(Beginning of Stored data)

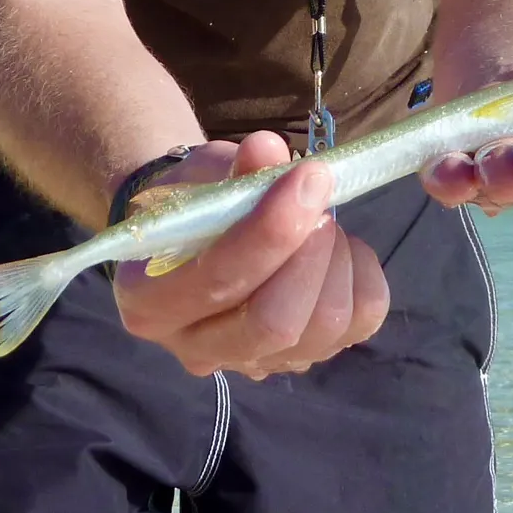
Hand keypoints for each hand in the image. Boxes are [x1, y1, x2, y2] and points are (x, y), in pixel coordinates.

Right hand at [111, 131, 389, 379]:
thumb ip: (234, 168)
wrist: (193, 231)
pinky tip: (337, 247)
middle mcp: (196, 348)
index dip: (270, 231)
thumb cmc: (191, 198)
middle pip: (273, 323)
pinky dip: (361, 276)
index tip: (309, 175)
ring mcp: (252, 363)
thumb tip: (268, 149)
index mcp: (150, 301)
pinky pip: (358, 326)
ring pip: (321, 330)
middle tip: (319, 197)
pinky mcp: (301, 359)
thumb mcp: (201, 173)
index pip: (217, 282)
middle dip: (309, 253)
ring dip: (335, 259)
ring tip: (321, 218)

(End of Stored data)

◆ Problem
Whenever a line holds a picture, print that line without the picture. All other data must be output exactly.

◆ Solution to this problem
Hand keypoints for each hand in the image. Boxes are [x1, y1, x2, y2] and points are (x, y), in pixel coordinates.

Right hand at [111, 131, 389, 379]:
thumb ip: (234, 168)
wrist: (193, 231)
pinky tip: (337, 247)
middle mcp: (196, 348)
index dip: (270, 231)
thumb cmc: (191, 198)
middle pip: (273, 323)
pinky dip: (361, 276)
index tip: (309, 175)
ring mcp: (252, 363)
thumb tip: (268, 149)
index mcp: (150, 301)
pinky pip: (358, 326)
ring pip: (321, 330)
middle tip: (319, 197)
pinky mcp: (301, 359)
thumb mcp: (201, 173)
index pip: (217, 282)
middle dip: (309, 253)
ring dip: (335, 259)
ring tip: (321, 218)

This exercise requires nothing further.